- The Washington Times - Monday, February 9, 2004

Moscow mayor upset

The mayor of Moscow is alarmed by the influence of the United States, which he accused of abusing its superpower status.

Yuri Luzhkov, on a recent Washington visit to promote his new book, criticized the Bush administration for pre-emptive strikes against what it deemed terrorist states and called on the United States to explore the root causes of terrorism, our correspondent Megan McCloskey reports.

“Perhaps efforts should have been made to identify the fundamental cause of those acts,” Mr. Luzhkov said of the September 11 terrorist attacks.

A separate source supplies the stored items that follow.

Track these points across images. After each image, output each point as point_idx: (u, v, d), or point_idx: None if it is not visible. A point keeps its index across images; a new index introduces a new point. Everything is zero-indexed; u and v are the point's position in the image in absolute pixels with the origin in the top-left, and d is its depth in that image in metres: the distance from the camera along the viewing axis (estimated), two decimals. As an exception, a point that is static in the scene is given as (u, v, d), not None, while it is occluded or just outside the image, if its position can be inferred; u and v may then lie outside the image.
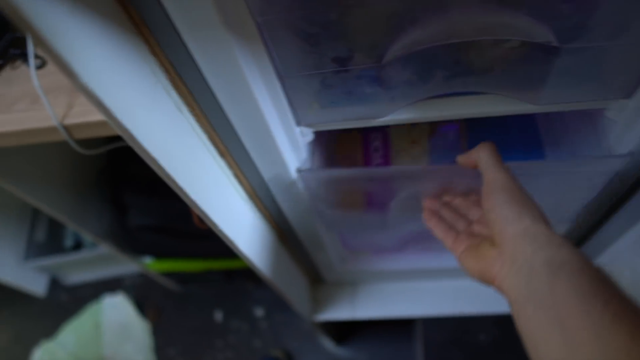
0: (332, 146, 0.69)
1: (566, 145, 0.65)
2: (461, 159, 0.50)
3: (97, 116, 0.57)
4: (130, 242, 1.24)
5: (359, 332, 1.48)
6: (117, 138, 0.77)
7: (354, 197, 0.62)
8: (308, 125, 0.52)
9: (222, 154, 0.53)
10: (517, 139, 0.67)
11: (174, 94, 0.43)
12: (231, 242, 0.56)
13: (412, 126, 0.70)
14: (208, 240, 1.22)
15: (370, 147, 0.69)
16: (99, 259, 1.57)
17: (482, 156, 0.47)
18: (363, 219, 0.67)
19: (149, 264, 1.40)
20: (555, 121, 0.69)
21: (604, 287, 0.34)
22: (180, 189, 0.44)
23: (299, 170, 0.56)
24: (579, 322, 0.33)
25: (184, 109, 0.45)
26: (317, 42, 0.39)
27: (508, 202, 0.43)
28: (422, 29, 0.39)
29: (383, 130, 0.69)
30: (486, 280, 0.44)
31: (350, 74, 0.44)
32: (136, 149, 0.38)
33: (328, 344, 1.48)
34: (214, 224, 0.51)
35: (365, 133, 0.70)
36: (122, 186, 1.14)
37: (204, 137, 0.49)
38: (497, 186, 0.44)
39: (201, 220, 0.52)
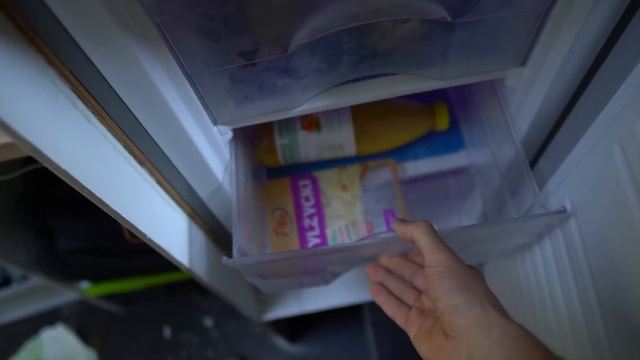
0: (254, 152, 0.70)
1: (476, 119, 0.69)
2: (398, 228, 0.48)
3: (2, 138, 0.54)
4: (62, 268, 1.18)
5: (311, 326, 1.50)
6: (32, 159, 0.74)
7: (288, 270, 0.62)
8: (225, 123, 0.52)
9: (140, 162, 0.52)
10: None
11: (79, 104, 0.42)
12: (164, 250, 0.55)
13: (341, 170, 0.72)
14: (144, 255, 1.19)
15: (300, 196, 0.71)
16: (31, 292, 1.48)
17: (417, 236, 0.45)
18: (301, 281, 0.68)
19: (87, 289, 1.34)
20: (465, 96, 0.72)
21: None
22: (101, 200, 0.42)
23: (227, 261, 0.54)
24: None
25: (93, 119, 0.44)
26: (219, 38, 0.40)
27: (454, 289, 0.41)
28: (321, 15, 0.40)
29: (311, 176, 0.71)
30: None
31: (259, 67, 0.44)
32: (47, 165, 0.37)
33: (282, 343, 1.48)
34: (142, 234, 0.50)
35: (294, 181, 0.72)
36: (44, 210, 1.08)
37: (119, 146, 0.48)
38: (439, 271, 0.42)
39: (133, 235, 0.51)
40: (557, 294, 0.62)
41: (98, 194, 0.41)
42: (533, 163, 0.68)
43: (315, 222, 0.70)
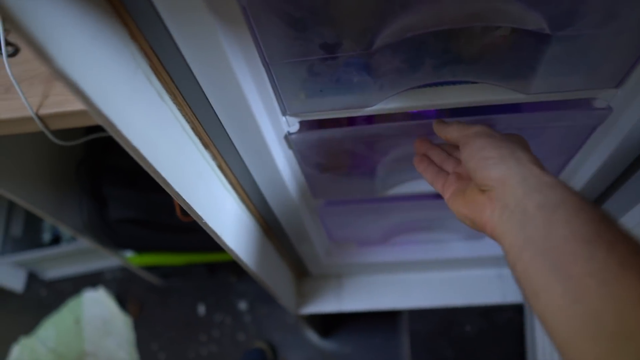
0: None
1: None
2: (437, 128, 0.49)
3: (74, 106, 0.54)
4: (111, 235, 1.21)
5: (344, 324, 1.48)
6: (96, 128, 0.75)
7: (341, 158, 0.61)
8: (294, 114, 0.50)
9: (206, 145, 0.51)
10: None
11: (155, 80, 0.41)
12: (216, 235, 0.54)
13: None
14: (190, 233, 1.20)
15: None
16: (78, 253, 1.54)
17: (450, 132, 0.46)
18: (351, 182, 0.66)
19: (130, 258, 1.37)
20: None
21: (606, 229, 0.31)
22: (164, 180, 0.42)
23: (287, 134, 0.54)
24: (581, 269, 0.30)
25: (166, 97, 0.43)
26: (304, 28, 0.38)
27: (486, 146, 0.40)
28: (413, 14, 0.37)
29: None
30: (477, 226, 0.41)
31: (339, 62, 0.42)
32: (117, 138, 0.36)
33: (313, 336, 1.47)
34: (199, 217, 0.50)
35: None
36: (101, 178, 1.11)
37: (187, 127, 0.48)
38: (473, 133, 0.42)
39: (184, 213, 0.50)
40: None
41: (163, 174, 0.41)
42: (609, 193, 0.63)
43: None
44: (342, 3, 0.36)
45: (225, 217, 0.58)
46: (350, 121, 0.58)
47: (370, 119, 0.60)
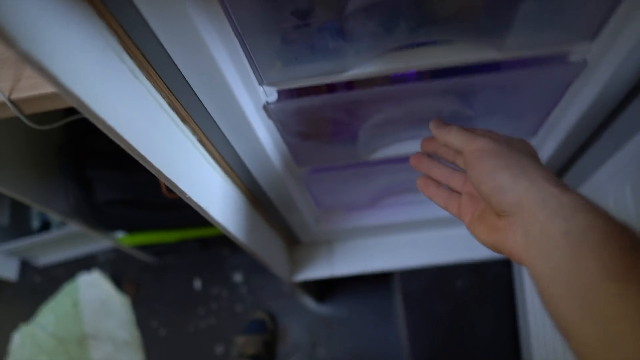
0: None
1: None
2: (434, 129, 0.47)
3: (47, 88, 0.53)
4: (100, 218, 1.21)
5: (339, 288, 1.51)
6: (73, 110, 0.74)
7: (322, 125, 0.60)
8: (271, 84, 0.50)
9: (184, 120, 0.51)
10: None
11: (127, 58, 0.41)
12: (202, 209, 0.54)
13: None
14: (180, 210, 1.20)
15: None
16: (69, 238, 1.53)
17: (452, 139, 0.44)
18: (334, 149, 0.66)
19: (122, 239, 1.38)
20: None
21: (638, 259, 0.29)
22: (144, 158, 0.42)
23: (266, 104, 0.53)
24: (614, 310, 0.27)
25: (140, 75, 0.43)
26: (274, -5, 0.38)
27: (495, 169, 0.37)
28: (383, -26, 0.37)
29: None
30: (503, 253, 0.38)
31: (312, 28, 0.42)
32: (92, 119, 0.36)
33: (309, 302, 1.50)
34: (183, 192, 0.50)
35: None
36: (85, 161, 1.10)
37: (163, 103, 0.47)
38: (478, 155, 0.39)
39: (170, 190, 0.50)
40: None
41: (142, 151, 0.41)
42: (587, 145, 0.64)
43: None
44: (310, -33, 0.36)
45: (210, 190, 0.58)
46: (330, 88, 0.57)
47: (349, 85, 0.60)
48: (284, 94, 0.54)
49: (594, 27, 0.47)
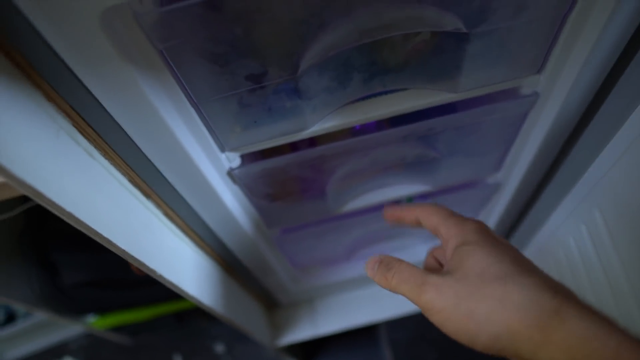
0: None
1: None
2: (392, 214, 0.44)
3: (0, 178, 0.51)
4: (68, 302, 1.15)
5: (325, 347, 1.46)
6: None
7: (289, 185, 0.60)
8: (233, 149, 0.50)
9: (147, 194, 0.49)
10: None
11: (81, 139, 0.40)
12: (174, 285, 0.52)
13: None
14: (151, 285, 1.16)
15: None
16: (37, 328, 1.45)
17: (425, 218, 0.40)
18: (304, 206, 0.65)
19: (93, 322, 1.31)
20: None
21: None
22: (107, 240, 0.40)
23: (230, 170, 0.52)
24: None
25: (97, 154, 0.42)
26: (226, 62, 0.37)
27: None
28: (332, 32, 0.38)
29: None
30: None
31: (267, 90, 0.42)
32: (48, 207, 0.34)
33: (295, 365, 1.44)
34: (152, 271, 0.48)
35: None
36: (48, 244, 1.06)
37: (124, 180, 0.46)
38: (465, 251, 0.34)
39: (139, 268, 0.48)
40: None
41: (105, 234, 0.39)
42: (552, 173, 0.65)
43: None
44: (261, 33, 0.36)
45: (181, 264, 0.56)
46: (293, 147, 0.57)
47: (312, 142, 0.60)
48: (247, 158, 0.54)
49: (539, 60, 0.48)
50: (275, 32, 0.36)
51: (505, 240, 0.36)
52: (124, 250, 0.42)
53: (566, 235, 0.66)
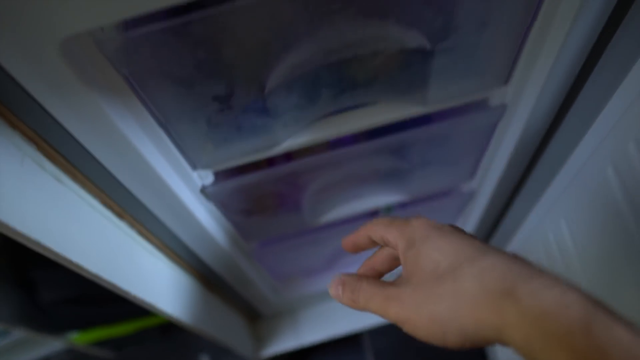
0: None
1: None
2: (347, 243, 0.43)
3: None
4: (48, 320, 1.13)
5: (309, 358, 1.45)
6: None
7: (264, 200, 0.60)
8: (205, 167, 0.49)
9: (119, 215, 0.49)
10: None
11: (48, 165, 0.39)
12: (150, 305, 0.52)
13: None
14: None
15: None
16: (15, 346, 1.42)
17: (371, 233, 0.39)
18: (280, 220, 0.65)
19: (76, 338, 1.29)
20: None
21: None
22: (78, 265, 0.40)
23: (203, 188, 0.52)
24: None
25: (65, 178, 0.41)
26: (192, 84, 0.38)
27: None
28: (297, 53, 0.38)
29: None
30: None
31: (236, 110, 0.42)
32: (16, 237, 0.34)
33: (281, 375, 1.44)
34: (126, 292, 0.48)
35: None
36: (25, 262, 1.04)
37: (95, 203, 0.46)
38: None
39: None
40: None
41: (74, 259, 0.39)
42: (522, 182, 0.67)
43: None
44: (225, 55, 0.36)
45: (157, 283, 0.56)
46: (269, 160, 0.57)
47: (288, 155, 0.60)
48: (221, 174, 0.54)
49: (505, 72, 0.49)
50: (240, 55, 0.36)
51: (450, 227, 0.35)
52: (95, 274, 0.42)
53: (537, 242, 0.67)
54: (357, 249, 0.44)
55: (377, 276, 0.43)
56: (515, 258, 0.30)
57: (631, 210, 0.44)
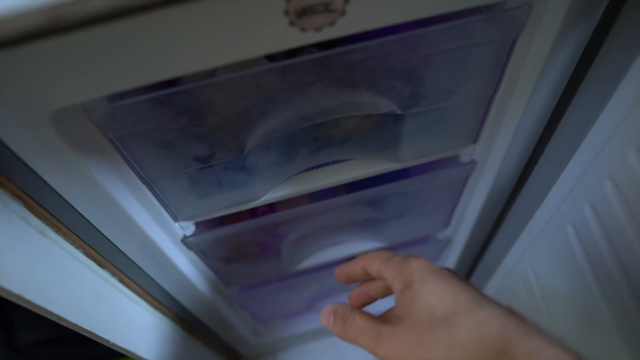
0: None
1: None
2: (340, 273, 0.43)
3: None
4: (25, 361, 1.12)
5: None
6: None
7: (244, 248, 0.61)
8: (186, 219, 0.51)
9: (101, 265, 0.50)
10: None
11: (33, 219, 0.41)
12: (130, 352, 0.53)
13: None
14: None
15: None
16: (-8, 386, 1.39)
17: (368, 265, 0.40)
18: (260, 267, 0.66)
19: (52, 379, 1.27)
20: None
21: None
22: (58, 317, 0.41)
23: (184, 238, 0.54)
24: None
25: (49, 232, 0.43)
26: (174, 147, 0.40)
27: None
28: (273, 119, 0.40)
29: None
30: None
31: (216, 168, 0.44)
32: (-3, 291, 0.35)
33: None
34: (105, 340, 0.48)
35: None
36: (3, 302, 1.03)
37: (77, 253, 0.47)
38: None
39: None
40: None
41: (55, 311, 0.40)
42: (492, 235, 0.69)
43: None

He complained that the United States is trying to impose its will in international affairs.

“One country is making the decisions for the entire world,” he said.

The sovereignty and self-determination of smaller nations are concepts that have “disappeared into thin air,” he said.

Mr. Luzhkov, a popular politician in Russia, was re-elected recently to a third term. After his remarks at the Library of Congress last week, he signed copies of his book, “The Renewal of History,” for admirers who crowded around him for photographs.

Japan’s straight talk

Japanese Ambassador Ryozo Kato wants to recruit Japanese-Americans to help promote greater understanding between Washington and Tokyo, but he does not want apologists for his country.

“To strengthen this relationship, I would like to seek the help of the Japanese-Americans who possess in-depth understanding of the United States, not as ‘no-matter-what’ kind of defenders of Japan and its policies but as fair-minded, enlightened and effective public arbitrators between the peoples of the two countries,” he said after a recent meeting in Washington between Japanese diplomats and U.S. leaders.

Sen. Daniel K. Inouye, Hawaii Democrat and a Japanese-American, pledged to help Mr. Kato improve communications between the two countries, Japan’s Kyodo news service reported.

“The time has come to ensure that the relationships between Japanese-Americans and Japan are strong at all levels from business and politics to arts and academia,” Mr. Inouye said.

“We want to build bridges of understanding so that our children and grandchildren will be Americans proud of their Japanese ancestry.”

Mr. Inouye and Mr. Kato endorsed an education initiative to increase mutual understanding and to encourage Japanese-Americans to participate in the Japan Exchange and Teaching Program, a government program to promote foreign languages in Japanese schools.

They also endorsed a tourism program that will include building support for the 2005 World Exposition in central Japan.

2nd term in Colombia

William Wood, the U.S. ambassador to Colombia, says Washington supports a constitutional amendment to allow President Alvaro Uribe to run for a second term and keep up his tough fight against Marxist rebels.

Mr. Uribe is limited to one term under the Colombian Constitution, but some legislators are seeking an amendment to allow presidents to run for re-election.

Mr. Wood noted Mr. Uribe’s popularity, especially because of his fight against the Revolutionary Armed Forces of Colombia (FARC), which has been hiding in the country’s jungle and mountain strongholds for several months to avoid troops.

“When the country has a firm and popular president like Uribe, this group has always used the tactic of waiting for the next president,” Mr. Wood told the El Tiempo newspaper during the weekend.

He said an amendment to the constitution is “an element that the Colombian people … need to consider.”